Im Konsumelektronik-Bereich häufige und international verbreitete Steckverbindung für unsymmetrische Niederfrequenz-, also Tonsignale. Farbkodierung: rot = rechter Kanal, weiß = linker Kanal. Der 3,2mm starke Steckersift in der Mitte überträgt hierbei das Signal, die Kabelabschirmung wird gleichzeitig als Rückleitung (auch Masse genannt) benutzt und liegt an der Steckerhülse an.
Cinch-Stecker werden auch für die elektrische Übertragung digitaler Audio-Signale (Stereo und mehrkanalige Signale wie 5.1 oder Dolby® Surround) nach der S/PDIF- oder SPDIF-Norm genutzt (Akronym aus: Sony/Philipps Digital Interface), sind dann üblicherweise schwarz markiert und bei CD/DVD-Geräten, Surround-Receivern und höherwertigen Soundkarten vorzufinden.

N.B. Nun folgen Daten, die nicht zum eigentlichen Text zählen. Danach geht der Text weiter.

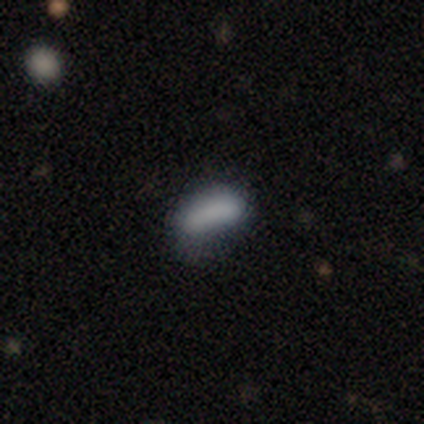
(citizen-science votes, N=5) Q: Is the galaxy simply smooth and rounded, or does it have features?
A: smooth — 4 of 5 (80%).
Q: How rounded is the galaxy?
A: in between — 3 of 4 (75%).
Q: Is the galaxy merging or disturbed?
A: minor disturbance — 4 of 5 (80%).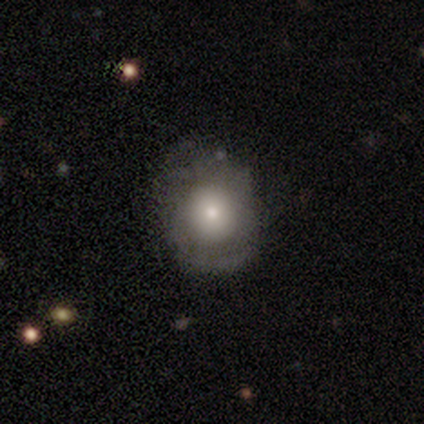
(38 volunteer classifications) smooth_or_featured: smooth (p=0.63) [alt: featured or disk p=0.34]
how_rounded: round (p=0.54) [alt: in between p=0.46]
merging: none (p=0.73) [alt: minor disturbance p=0.24]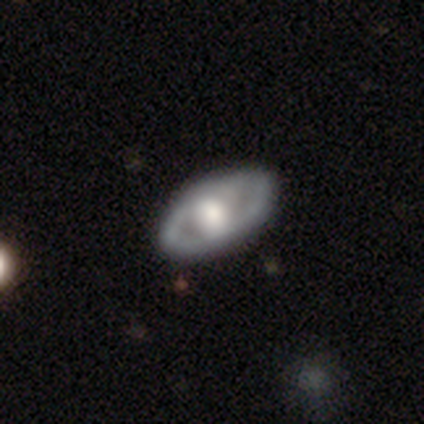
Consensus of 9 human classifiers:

Gelbe Cinch-Stecker oder Buchsen sind für die Video-Composite-Signale gedacht (auch als Video oder Composite-Verbindung bezeichnet). Im Gegensatz zum Antennen- oder Koaxialstecker wird hier kein Audiosignal mitübermittelt.

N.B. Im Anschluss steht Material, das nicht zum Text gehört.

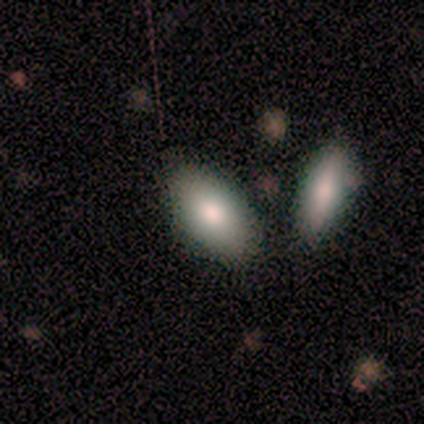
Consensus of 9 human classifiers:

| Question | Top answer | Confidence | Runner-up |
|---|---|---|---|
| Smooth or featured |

Die Vorteile des Cinchsteckers haben zu seiner weiten Verbreitung beigetragen: Cinch-Kabel sind einfach und somit günstig zu fertigen, die Kontaktsicherheit ist wegen der relativ großen Fläche sehr groß; außerdem ist durch den Steckerabstand die Gefahr geringer, dass sich die Signale gegenseitig stören (das sogenannte Übersprechen).